« As if » management. Regard sur le mal-être au travail. Editions Le Bord de l’eau, septembre 2012. Entretien avec Michel Feynie.

D’abord, pourquoi ce titre, en anglais de surcroît ?

J’ai choisi ce titre tout d’abord pour me moquer du discours managérial qui use et abuse des termes anglo-américains comme brief, reporting…. La deuxième raison est que le terme de « As If » management permet de qualifier au plus juste le management actuel des grosses entreprises qui fait souvent comme si tout allait bien et ignore les problèmes.

Dans « les maux du management », tu avais interviewé des cadres d’une entreprise publique. As-tu pour ce nouveau livre rencontré des salariés ayant un autre statut ?

Concernant l’analyse du discours managérial, mon étude porte sur une quinzaine d’entreprises de tous statuts. La plupart du temps, j’ai réussi à me procurer la documentation grâce à mes étudiants qui étaient en stage dans ces entreprises. Pour ce qui est des entretiens, je les ai menés uniquement à LP, entreprise publique car j’ai pu trouver des informateurs privilégiés qui avaient confiance en moi et ne m’ont pas tenu un discours convenu.

Dans la présentation, il est annoncé que les salariés peuvent y trouver des clefs de lecture permettant de les aider à se protéger de ce management déshumanisé. Cela m’amène à te poser deux questions : Est-ce un livre que l’on pourrait qualifier de militant ? Propose-t-il aussi des moyens d’action ?

Comme on reproche souvent aux sciences sociales de faire des constats et pas de propositions, j’ai souhaité en faire même si je sais qu’elles n’ont aucune chance d’aboutir car elles remettraient en cause trop de choses auxquelles les dirigeants ne souhaitent pas toucher.
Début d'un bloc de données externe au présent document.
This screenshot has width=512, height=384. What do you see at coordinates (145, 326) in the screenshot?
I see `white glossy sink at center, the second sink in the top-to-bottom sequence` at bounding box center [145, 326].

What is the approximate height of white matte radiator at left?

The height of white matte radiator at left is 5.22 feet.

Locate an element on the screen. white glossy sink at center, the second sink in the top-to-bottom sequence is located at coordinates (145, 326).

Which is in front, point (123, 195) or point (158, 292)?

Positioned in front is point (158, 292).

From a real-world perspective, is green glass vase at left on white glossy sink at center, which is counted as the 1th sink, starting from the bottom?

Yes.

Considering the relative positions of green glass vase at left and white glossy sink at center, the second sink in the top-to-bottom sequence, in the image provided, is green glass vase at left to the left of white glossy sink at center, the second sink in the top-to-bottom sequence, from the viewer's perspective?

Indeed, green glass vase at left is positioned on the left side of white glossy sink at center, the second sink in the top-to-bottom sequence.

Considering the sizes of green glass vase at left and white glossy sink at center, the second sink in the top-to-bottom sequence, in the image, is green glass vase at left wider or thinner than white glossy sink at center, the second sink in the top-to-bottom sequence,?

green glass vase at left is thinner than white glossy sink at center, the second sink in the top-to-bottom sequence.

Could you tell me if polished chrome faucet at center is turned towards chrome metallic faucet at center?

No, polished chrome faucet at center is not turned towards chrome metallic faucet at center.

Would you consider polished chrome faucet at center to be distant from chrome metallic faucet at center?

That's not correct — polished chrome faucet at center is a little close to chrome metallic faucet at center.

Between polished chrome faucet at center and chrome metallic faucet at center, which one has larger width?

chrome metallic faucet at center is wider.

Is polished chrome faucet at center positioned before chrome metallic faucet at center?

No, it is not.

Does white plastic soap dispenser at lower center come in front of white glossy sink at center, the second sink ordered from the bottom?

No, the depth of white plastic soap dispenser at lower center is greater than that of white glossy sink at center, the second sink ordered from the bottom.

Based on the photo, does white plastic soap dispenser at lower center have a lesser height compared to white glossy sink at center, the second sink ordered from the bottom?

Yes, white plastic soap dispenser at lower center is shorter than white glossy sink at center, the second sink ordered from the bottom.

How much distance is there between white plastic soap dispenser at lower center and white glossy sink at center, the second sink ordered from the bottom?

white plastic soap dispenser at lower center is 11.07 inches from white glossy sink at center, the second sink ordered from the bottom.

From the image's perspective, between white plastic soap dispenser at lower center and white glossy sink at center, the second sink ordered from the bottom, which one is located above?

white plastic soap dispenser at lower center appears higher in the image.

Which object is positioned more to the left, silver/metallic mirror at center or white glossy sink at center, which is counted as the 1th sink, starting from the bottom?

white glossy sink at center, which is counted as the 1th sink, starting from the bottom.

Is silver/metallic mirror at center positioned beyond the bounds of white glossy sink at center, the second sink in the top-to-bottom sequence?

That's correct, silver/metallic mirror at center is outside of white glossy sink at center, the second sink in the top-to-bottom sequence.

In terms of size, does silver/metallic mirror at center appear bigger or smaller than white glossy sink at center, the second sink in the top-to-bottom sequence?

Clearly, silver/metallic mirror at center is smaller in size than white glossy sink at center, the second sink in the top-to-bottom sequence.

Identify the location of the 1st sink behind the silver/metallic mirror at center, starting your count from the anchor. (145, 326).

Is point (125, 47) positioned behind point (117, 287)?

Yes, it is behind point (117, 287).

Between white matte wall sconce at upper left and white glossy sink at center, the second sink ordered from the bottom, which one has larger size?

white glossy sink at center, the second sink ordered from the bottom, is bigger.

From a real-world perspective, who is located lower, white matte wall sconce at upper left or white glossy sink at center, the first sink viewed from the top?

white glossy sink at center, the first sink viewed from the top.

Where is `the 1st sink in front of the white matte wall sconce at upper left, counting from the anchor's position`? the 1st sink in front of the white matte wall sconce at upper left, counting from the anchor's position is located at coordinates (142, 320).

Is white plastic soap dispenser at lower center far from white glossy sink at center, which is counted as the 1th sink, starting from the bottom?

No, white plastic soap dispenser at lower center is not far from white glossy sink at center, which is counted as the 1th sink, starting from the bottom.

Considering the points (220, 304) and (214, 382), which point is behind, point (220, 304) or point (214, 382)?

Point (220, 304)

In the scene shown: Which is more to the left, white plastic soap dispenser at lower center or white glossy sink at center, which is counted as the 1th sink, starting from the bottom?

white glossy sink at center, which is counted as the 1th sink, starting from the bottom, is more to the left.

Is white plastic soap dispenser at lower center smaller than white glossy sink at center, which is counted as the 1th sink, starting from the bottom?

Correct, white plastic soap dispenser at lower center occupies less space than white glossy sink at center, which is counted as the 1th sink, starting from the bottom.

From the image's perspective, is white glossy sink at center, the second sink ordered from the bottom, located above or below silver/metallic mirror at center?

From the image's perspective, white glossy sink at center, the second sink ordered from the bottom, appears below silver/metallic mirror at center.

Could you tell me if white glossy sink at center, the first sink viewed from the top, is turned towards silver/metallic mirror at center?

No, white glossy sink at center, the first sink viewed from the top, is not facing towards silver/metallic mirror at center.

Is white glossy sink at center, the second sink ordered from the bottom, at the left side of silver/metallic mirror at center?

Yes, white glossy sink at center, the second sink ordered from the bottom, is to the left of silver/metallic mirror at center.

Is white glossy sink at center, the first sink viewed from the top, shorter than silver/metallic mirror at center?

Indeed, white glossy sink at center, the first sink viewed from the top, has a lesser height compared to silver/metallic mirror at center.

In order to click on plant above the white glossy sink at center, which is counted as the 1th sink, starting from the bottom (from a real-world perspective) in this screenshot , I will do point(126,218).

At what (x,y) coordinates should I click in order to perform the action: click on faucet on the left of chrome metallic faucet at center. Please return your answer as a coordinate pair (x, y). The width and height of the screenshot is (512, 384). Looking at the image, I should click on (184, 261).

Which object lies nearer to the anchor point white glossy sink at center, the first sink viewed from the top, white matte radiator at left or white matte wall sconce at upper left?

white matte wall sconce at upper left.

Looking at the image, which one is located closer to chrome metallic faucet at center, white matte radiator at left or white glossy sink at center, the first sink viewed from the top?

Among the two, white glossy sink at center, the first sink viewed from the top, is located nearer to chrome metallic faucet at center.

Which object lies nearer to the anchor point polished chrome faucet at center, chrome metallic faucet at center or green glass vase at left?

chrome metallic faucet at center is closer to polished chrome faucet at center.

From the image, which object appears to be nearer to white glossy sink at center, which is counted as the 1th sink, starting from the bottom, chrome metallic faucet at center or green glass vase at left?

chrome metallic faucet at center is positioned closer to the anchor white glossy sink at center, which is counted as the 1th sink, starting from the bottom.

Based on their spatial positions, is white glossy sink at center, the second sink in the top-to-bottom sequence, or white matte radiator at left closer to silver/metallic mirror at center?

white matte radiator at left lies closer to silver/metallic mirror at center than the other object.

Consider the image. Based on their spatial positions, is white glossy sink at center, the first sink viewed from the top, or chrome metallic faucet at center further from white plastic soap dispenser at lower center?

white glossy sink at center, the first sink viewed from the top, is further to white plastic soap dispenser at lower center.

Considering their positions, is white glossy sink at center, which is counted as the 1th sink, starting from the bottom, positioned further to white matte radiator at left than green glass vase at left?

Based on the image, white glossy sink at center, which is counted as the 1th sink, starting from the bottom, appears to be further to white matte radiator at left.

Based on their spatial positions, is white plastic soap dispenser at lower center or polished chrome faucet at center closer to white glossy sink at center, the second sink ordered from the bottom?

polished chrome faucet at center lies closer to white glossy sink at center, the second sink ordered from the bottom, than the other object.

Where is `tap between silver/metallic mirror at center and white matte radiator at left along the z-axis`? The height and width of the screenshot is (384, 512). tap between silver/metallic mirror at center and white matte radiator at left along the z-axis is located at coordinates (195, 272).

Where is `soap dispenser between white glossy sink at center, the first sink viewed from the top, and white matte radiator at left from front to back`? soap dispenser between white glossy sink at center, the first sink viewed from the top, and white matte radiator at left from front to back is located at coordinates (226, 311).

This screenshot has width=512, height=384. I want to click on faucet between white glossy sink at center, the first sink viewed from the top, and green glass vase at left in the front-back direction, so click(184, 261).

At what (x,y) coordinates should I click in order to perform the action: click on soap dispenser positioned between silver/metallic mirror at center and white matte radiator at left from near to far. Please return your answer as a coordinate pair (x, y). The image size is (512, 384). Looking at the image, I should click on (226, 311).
En conséquence, je donne des clefs de lecture aux salariés pour qu’ils puissent se protéger de ce management. A mon niveau, je ne peux hélas agir qu’au plan individuel même si ce n’est pas le plus efficace. Je ne dirais pas que mon livre est militant mais qu’il est engagé. Je revendique cet engagement mais le travail final me semble validé par un profond travail de terrain et une enquête approfondie.
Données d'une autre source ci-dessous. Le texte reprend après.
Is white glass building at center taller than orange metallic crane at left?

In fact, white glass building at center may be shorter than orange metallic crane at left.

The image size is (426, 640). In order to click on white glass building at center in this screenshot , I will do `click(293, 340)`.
Tu as choisi de « compléter » ton enquête par une étude de documents écrits émanant d’une quinzaine d’autres entreprises. Cela signifie-t-il que la rhétorique managériale que tu évoques est la même dans toutes les grandes entreprises ? Peux-tu aussi expliquer quelle a été ta méthodologie ?

Comme je l’ai précisé plus tôt, j’ai pu grâce à mes étudiants, obtenir de la documentation institutionnelle d’une quinzaine d’entreprises : privées, publiques et d’une administration. J’ai analysé les mots récurrents : substantifs, adverbes, verbes, adjectifs ainsi que les figures rhétoriques… Cette étude m’a permis de montrer que le discours institutionnel reprenait les mêmes formes, c’est souvent un discours bien écrit mais plutôt langue de bois, c’est-à-dire relativement creux. Cette ressemblance vient souvent du fait que ces documents sont écrits par des agences de presse qui travaillent pour tout type d’entreprise et reproduisent le même discours. Les consultants qui depuis 20 ans sont aussi très présents dans les entreprises véhiculent également ce type de discours.
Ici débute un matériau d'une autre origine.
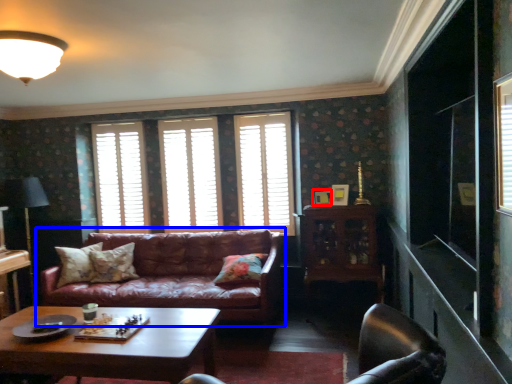
Question: Which of the following is the closest to the observer, picture frame (highlighted by a red box) or studio couch (highlighted by a blue box)?

Choices:
 (A) picture frame
 (B) studio couch

Answer: (B)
Peu d’anthropologues travaillent sur (et dans) l’entreprise. Pourrais-tu préciser pourquoi et quels sont justement les apports de l’anthropologie de l’entreprise selon toi ?

La difficulté de travailler sur l’entreprise pour un anthropologue est de pouvoir y rentrer. L’anthropologie fait peur aux chefs d’entreprise qui ne souhaitent pas que l’on montre les coulisses de leur entreprise mais préfèrent montrer la scène et une image idéale à travers le discours institutionnel. Pour enquêter, l’anthropologue doit le faire clandestinement ou en faisant de l’ethnologie indigène c’est-à-dire en étudiant l’entreprise dans lequel il est salarié.

Quant aux apports de l’anthropologie d’entreprise, elle permet de réinterroger et de déconstruire des catégories mises en avant par d’autres disciplines des sciences sociales par exemple pour mes thématiques de recherche, des termes tels que : stress professionnel, souffrance au travail, risques psychosociaux… Plutôt que d’en rester à ces catégories, qui permettent de qualifier de façon peu précise les effets des pratiques managériales actuelles, j’ai donc essayé dans cet ouvrage, de m’interroger et de décrypter le plus précisément les causes possibles de ce que je qualifie de mal-être au travail en donnant des exemples les plus précis possibles. Ma grille de lecture peut aider également les salariés à décrypter les relations de travail en entreprise.